In this study, a higher risk of AR- breast cancer among ever users of OC compared to never users was found, whereas no effect was seen on AR+ breast cancer. The Collaborative Group on Hormonal Factors in Breast Cancer reported a small increase in breast cancer risk, especially for women younger than 20 years using combined OC and up to 10 years afterward [41]. Results of analyses on OC use by receptor subtype, although inconsistent, have shown an increased risk of ER- breast cancers over ER+ breast cancers [1], which would be in line with our results of increased AR- tumors among ever users of OC.

With regard to HRT use, the Collaborative Group reported an obvious risk increase, lasting up to 5 years after cessation of therapy [42]. Previously, we have shown an increased risk of breast cancer among cHRT users in the MDCS [28]. The same pattern was seen in this study, the risk increment for women using HRT being irrespective of AR status. In relation to breast cancer subtypes, HRT use has been associated with ER+/PR- breast cancers and the progestin component of cHRT has been suggested to be of considerable importance [43, 44]. The importance of a stable testosterone/estrogen ratio in order to avoid breast cancer development has been stressed [45]. Use of either OC or HRT is capable of distressing this ratio by reducing free androgens, thus leaving the estrogenic stimulation on the breast unopposed [45]. It has been postulated that the synthetic progestins disrupt androgen signaling that normally exerts protective effects on the breast [46].

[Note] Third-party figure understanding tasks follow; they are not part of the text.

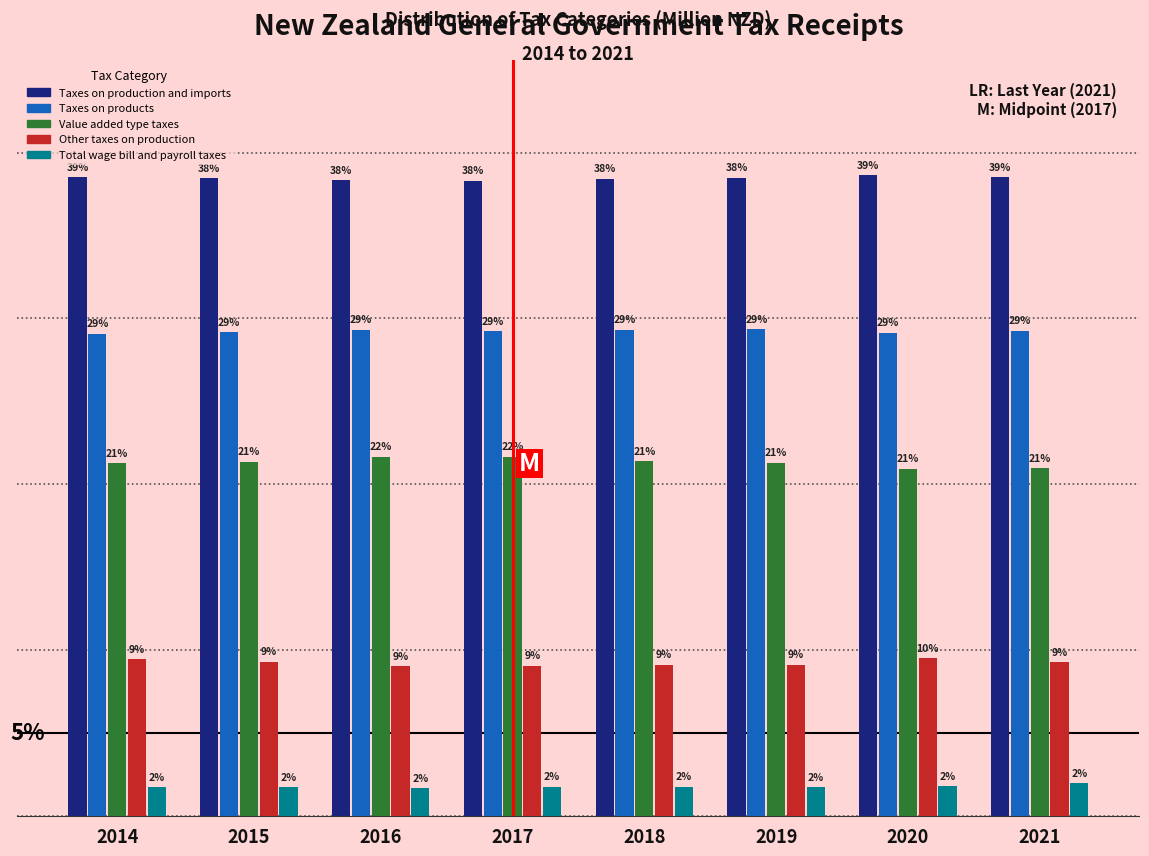

Which series has the largest total across all categories?

Taxes on production and imports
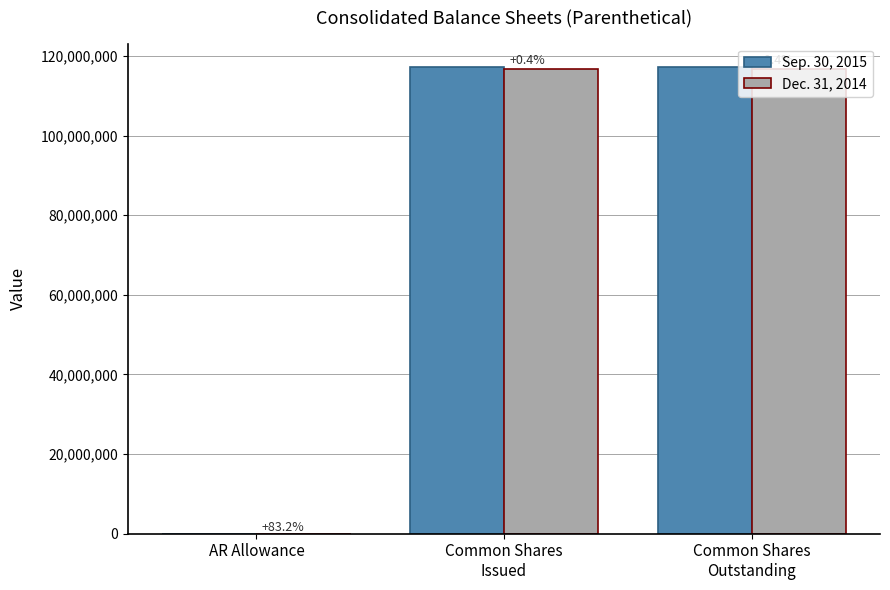

What is the spread (max minus min) of values at AR Allowance?

622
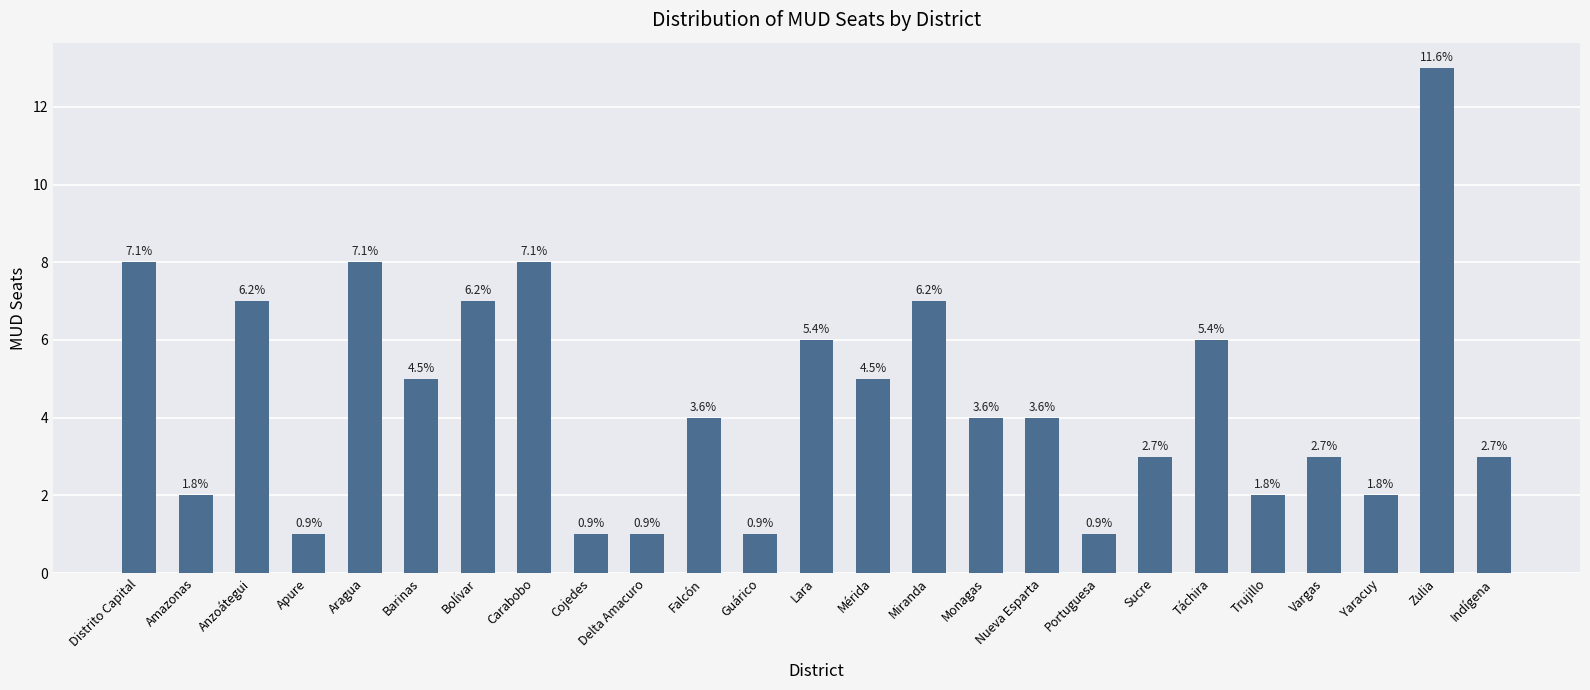

What is the smallest value displayed?

1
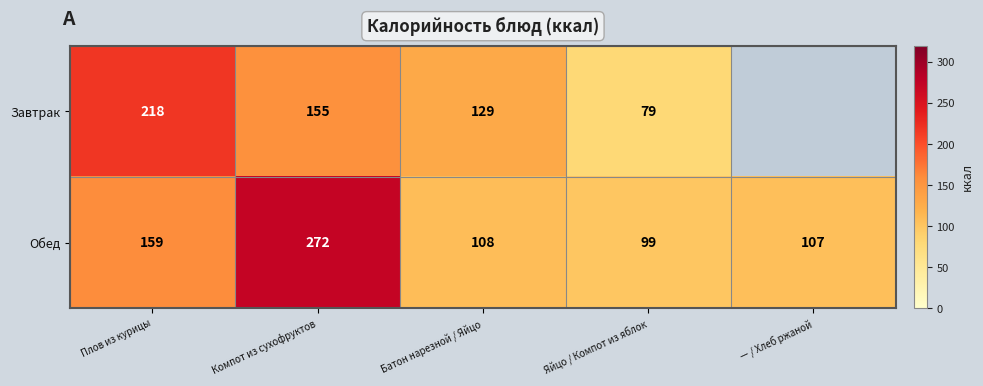

What is the spread (max minus min) of values at Компот из сухофруктов?

117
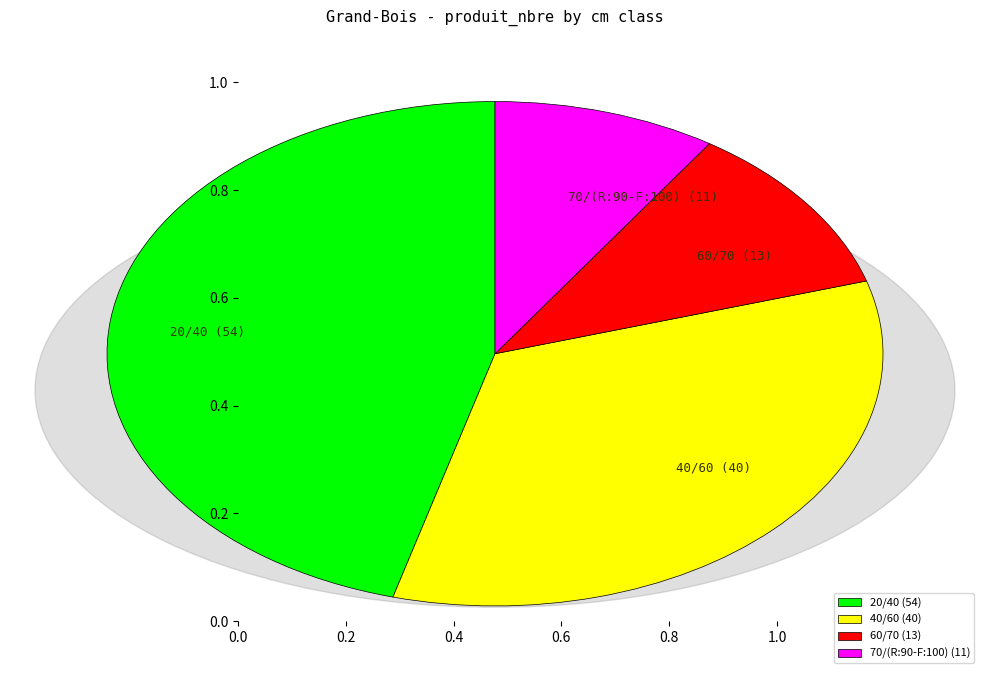

Does 70/(R:90-F:100) account for over 50% of the chart?

No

Furthermore, OC users have been shown to have lower testosterone levels compared to nonusers of OCs [23]. Androgens have been suggested to protect breast tissue from excessive hormone-induced proliferation, contrasted by findings indicating that androgens might increase breast cancer risk [45]. Preclinical studies implied that androgens promote apoptosis in human breast cancer cell lines [47]. Other preclinical data showed that AR blocks ER-stimulated growth in breast cancer cells [6] and that overexpression of AR decreased ER transcriptional activity [48]. Whether different AR genotypes are reflected in AR expression in breast tumors is unknown, but we have recently reported on AR genotypes predicting response to TAM treatment [49]. The treatment predictive value of tumor-specific AR expression has been addressed in endocrine-treated cohorts, demonstrating high AR expression to be a predictive factor for response to endocrine treatment [10]. Low or intermediate AR expression might be used as an indication to supplement endocrine treatment with chemotherapy or not [10].

Summary and future perspectives

In summary, age at first childbirth and use of OC increase the risk of AR- breast cancer without influencing the risk of AR+ breast cancer. This information may contribute to the comprehension of AR’s role in breast carcinogenesis and potentially play a role in breast cancer prevention by improving risk stratification. Further, considering the future potential for AR as a treatment target in breast cancer, more studies elucidating AR function are needed.